Buik testing Docker Agent Performance across 18 codebases

December 16, 2025

Introduction:

In a recent post, I showcased the CLI tooling we’ve built to enable scalable, repeatable agent testing across a wide range of environments. This tooling allows us to stress-test agents under varied real-world conditions and compare performance consistently.

In this post, I’ll outline how we used that CLI to evaluate our Docker Compose Agent across 18 different codebases, and what we learned from the results.

Methodology

While I won’t go into the details of our proprietary scoring model, the high-level process was straightforward:

  1. We ran the Docker Compose Agent across 18 distinct codebases
  2. The full test run took ~8 hours
  3. Results were manually annotated to validate correctness and outcomes
  4. We used Cursor to visualize and analyze performance trends

This approach allowed us to assess success rates, failure modes, and runtime behavior across a representative sample of production-like setups.

Codebase Composition

By Framework

  • NestJS
  • Django
  • FastAPI
  • Express.js
  • Koa
  • Flask
  • Next.js

By Runtime

  • Python
  • Node.js
  • Bun

By Language

  • Primarily Python and TypeScript

External Dependencies

Many of the tested codebases relied on real infrastructure dependencies, including:

  • PostgreSQL
  • SQLite
  • MongoDB
  • ClickHouse
  • Couchbase
  • MariaDB
  • and others

This ensured the agent was evaluated against realistic Docker Compose setups, not synthetic examples.

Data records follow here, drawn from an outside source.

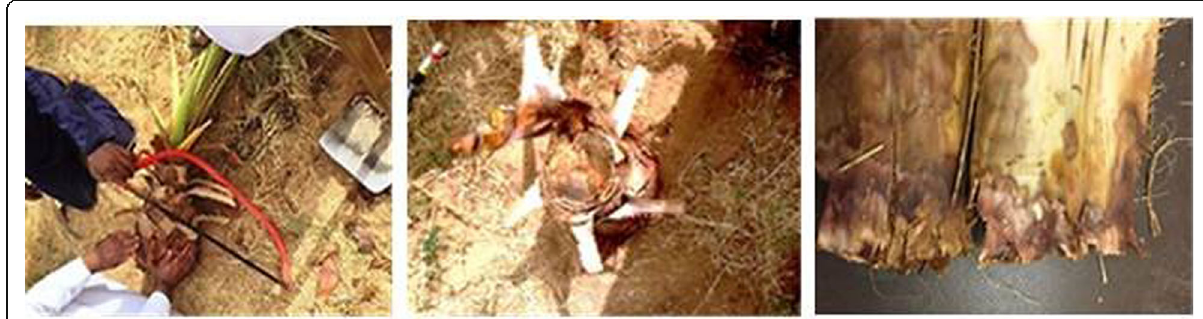
Fig. 2 The transverse section in the base of diseased Washingtonia robusta tree (left) showing discoloration and rot of the petiole bases and terminal bud (middle) and brown lesions covered partially with white mycelium (right)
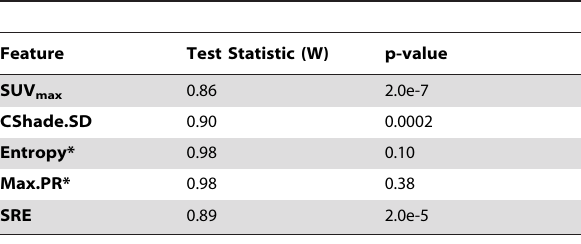
Table 5. Shapiro-Wilk normality test for the selected feature is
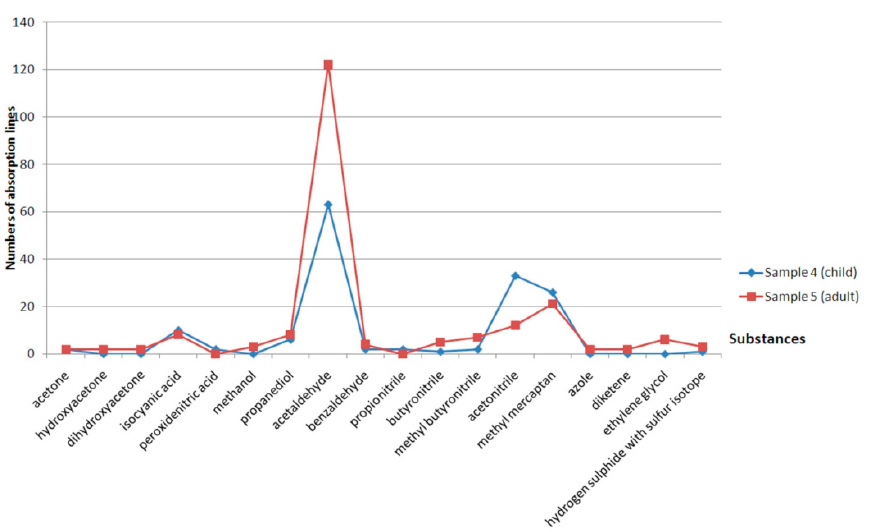
Figure 7. The chemical composition of the products of thermal decomposition of polyp samples taken from a child (Sample 4) and an adult (Sample 5).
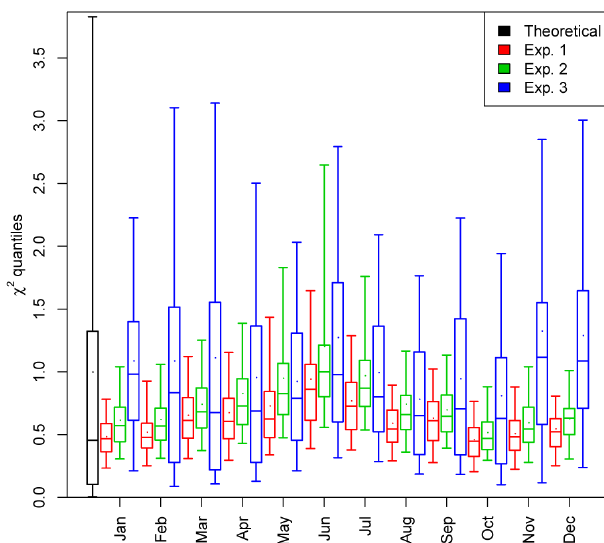
Fig. 2. Box-plots for the χ 2 statistic for Exp. 1–3, separated by each month, as well as for the χ 2 distribution. The lower and upper 1 whiskers show the 0.05 and 0.95 quantiles, respectively. The lower bound, centre line and upper bound of the box correspond to the 0.25, 0.5 and 0.75 quantiles, respectively. The dot within each box denotes the mean of the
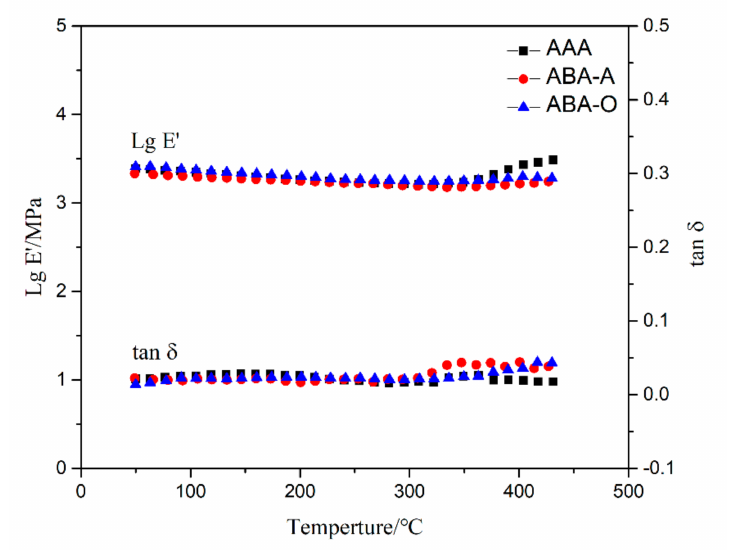
Figure 8. DMA curves of cured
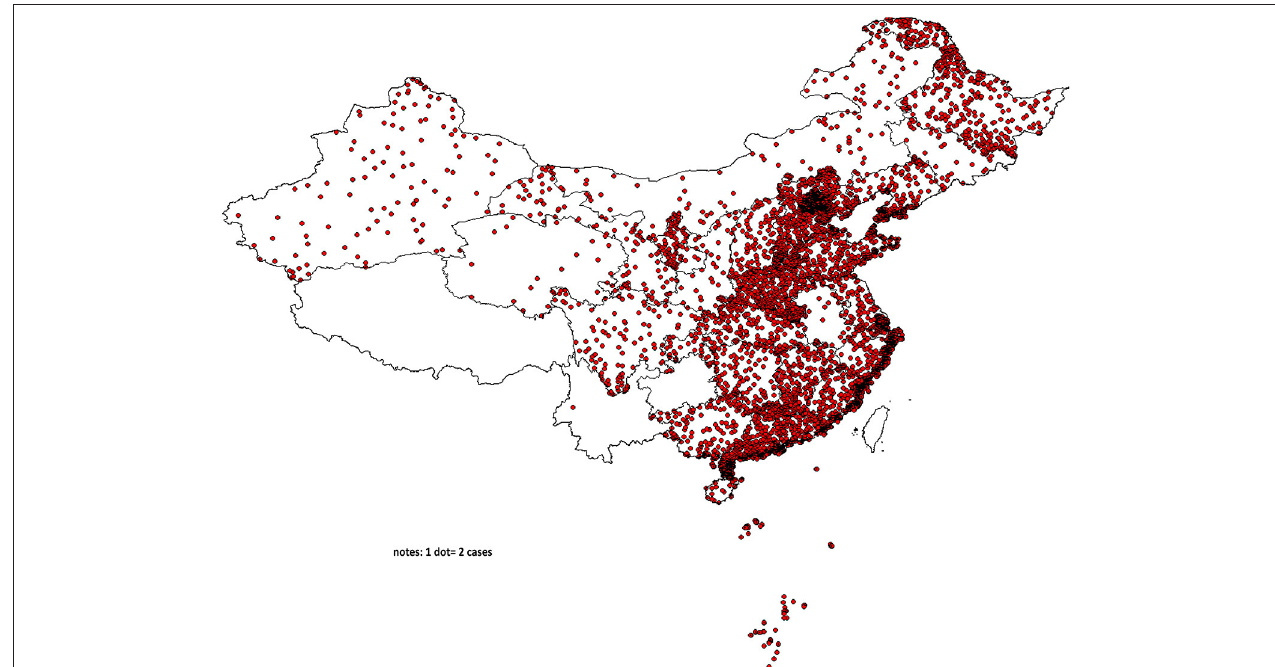
FIGURE 1 | Regional distribution of information collection for 4529 patients in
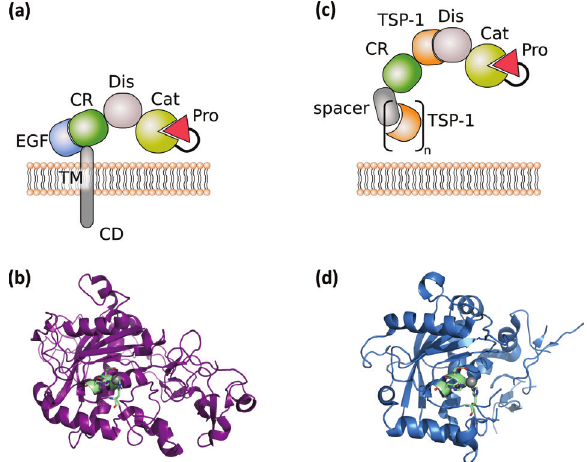
Figure 1. General structure of ADAM and ADAMTS pro- teases. (a) General domain structure of ADAM proteases. (b) X-ray structure (6BE6.pdb) of ADAM10, including cat- alytic, disintegrin and cysteine-rich domains. The catalytic zinc is highlighted in grey and the zinc-binding motif in pale green. (c) General domain structure of ADAMTS proteases. (d) X-ray structure of ADAMTS1 (2V4B.pdb), including catalytic and disintegrin domain. The catalytic zinc is high- lighted in grey and the zinc-binding motif in pale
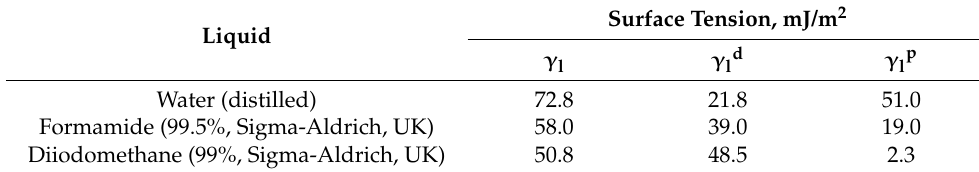
Table 2. Characteristics of standard liquids.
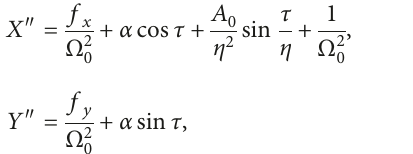
Table 1: The expression of nondimensional parameter. Parameter description Expression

Check out the video below.

The Results:

Across 19 runs, Docker Compose Agent runs 50% of the time.

Success vs Failure

  • Majority of runs succeed
    • Successful states are RUNNING and RUNNING_HEALTHY
    • RUNNING_HEALTHY is the dominant steady state
  • Failures are clean and binary
    • All failures end in EXITED
    • Failures consistently have valid=false
  • No gray states
    • No partial, degraded, or ambiguous outcomes

Latency

  • Successful runs
    • Fastest: ~50s–2m
    • Typical: ~3–7m
    • Long tail: ~9–12m+
  • Failed runs
    • Can fail early or late (up to ~17m)
    • Latency is not predictive of success

Takeaway: Longer runtime does not increase success probability; failures are not timeout-driven.

Summary of results

Runtime

  • Docker-based runtimes (Python, Node.js) have the highest exit rates.
  • Managed runtimes (Cloud Run, Lambda) show only healthy outcomes.
  • Bun performs cleanly with no exits.
  • Encore runtime consistently exits → likely unsupported or misconfigured.
Breakdown by Framework

Language

  • TypeScript has the strongest success profile despite higher volume.
  • Python shows disproportionately more exits relative to successes.
Breakdown by language

Conclusion

The current 50:50 success:fail rate could be down the following

  • Docker File Dependency: A key finding was that success rates are much higher when a Dockerfile is present in the repository, and the agent often fails or gives up when there is no Dockerfile.
  • LLM Behavior: The LLM was observed to go into loops, spending a long time trying to fix or build a Docker image, especially when no Dockerfile exists.

Next steps:

  • More tests and increased logging
  • Proposed Solution: The developer suggested splitting the Docker Compose agent's role, with a separate agent dedicated to creating a valid Dockerfile, to improve the overall performance of Docker Compose generation.
  • Context Missing: The LLM was noted to be missing a lot of context, and there is suspicion that it may not be correctly accessing existing Dockerfiles and Docker Compose files.